Дорога обратно - Андрей Дмитриев
Шрифт:
Интервал:
Закладка:
— Ах! — засуетилась мать, бросилась переодеваться, потом, не попробовав торт, пробормотала: «Я вам мешаю» — и, не слушая наших возражений, убежала в кинотеатр «Росинка» на двухсерийный фильм «Укрощение огня». Нам ничего не оставалось делать, как лечь в постель, даже и для того, чтобы не поссориться из-за учиненной мною неловкости. Мы впервые любили друг друга в постели, в доме, и на привычное припадочное счастье это не походило. Это был труд; пахло потом и обоями, из кухни тянуло сырым, с луком, котлетным фаршем; уныло охала панцирная сетка моей кровати; муха билась о стекло, стучали часы на столе; Марина терпеливо глядела снизу мне в глаза.
— Я думаю, — сказала она, когда мы оделись и ушли, оставив матери нетронутый торт и записку, — да, милый, я думаю, нам нужно срочно забыть об ошибках и исправить содеянное. Иначе, боюсь, разругаемся.
По счастью, близилась ночь, и там, где не горели фонари, стало совсем безлюдно. Мы пошли к реке, там нашли глухую пляжную кабинку. Исправляя содеянное, я сбивался, боясь, что на победные крики Марины сбежится вся городская милиция, сплывутся все речные спасатели на своих катерах, и чем нервнее я боялся, тем острее и дольше шла работа над ошибками, призывнее и громче кричала Марина, и тем резвее пришлось нам потом убегать по песку, когда милицейский автомобиль, изумленно завывая и тараща желтые фары, все же появился на пляже.

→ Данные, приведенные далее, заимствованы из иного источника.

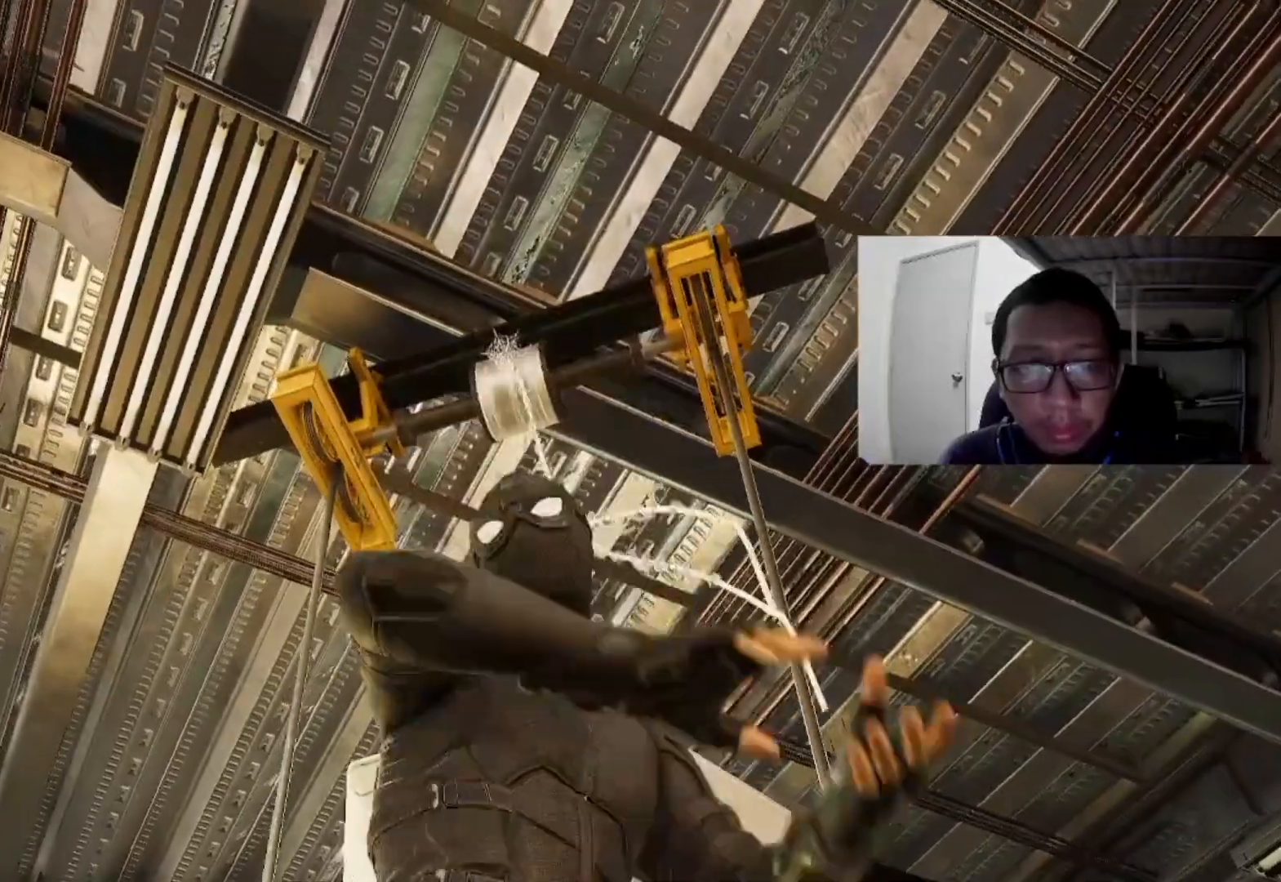
{"buttons": ["L1", "R1"], "left_stick": "center", "right_stick": "center", "events": []}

Оговоренное заранее, дабы и здесь загладить учиненную мною неловкость, подлинное знакомство моей матери с Мариной состоялось за день до моего отбытия в Находку. Мать, помню, надела по случаю эстонскую белую блузку. Марина принесла гладиолусы, я поставил на стол бутылку сладкой крымской мадеры. Мать рассказывала Марине о том, как я, оказывается, еще в раннем детстве любил кораблики: выстругивал их ножиком из сосновой коры и пускал их по быстрым весенним лужам. То есть неудивительно, что теперь я и сам пустился в плаванье, сказала мать, словно бы за меня извиняясь. Она выпила рюмку мадеры, вздохнула: «Вкусно», заплакала, и моя Марина едва не заплакала вместе с нею. Мне было стыдно. Целыми днями я был с Мариной, возвращался домой далеко за полночь и, наевшись котлет, заваливался спать, даже во сне предвкушая раннее утреннее свидание. Мать почти все эти дни видела меня только спящим… Утешая ее, я наполнил ей рюмку и выпил сам, впервые испытав к ней острый приступ теперь уже привычной и всякий раз внезапной жалости, которую мне с тех пор, уж коли она меня прихватит, никакой мадерой не перемочь.
Оставшись с Мариной наедине, я спросил, как скоро она познакомит меня со своими родителями.
— В другой жизни, в другой жизни. Они почти четыре столетия лежат в нашем фамильном склепе под Краковом, — осадила она меня, возвращая с живой земли на романтические небеса, и это означало, что отпуск мой подошел к концу; надолго, до самого дембеля, прерываются наши блаженные припадки, зато возобновляется наша переписка и в ней — игра Марины в Марину Мнишек.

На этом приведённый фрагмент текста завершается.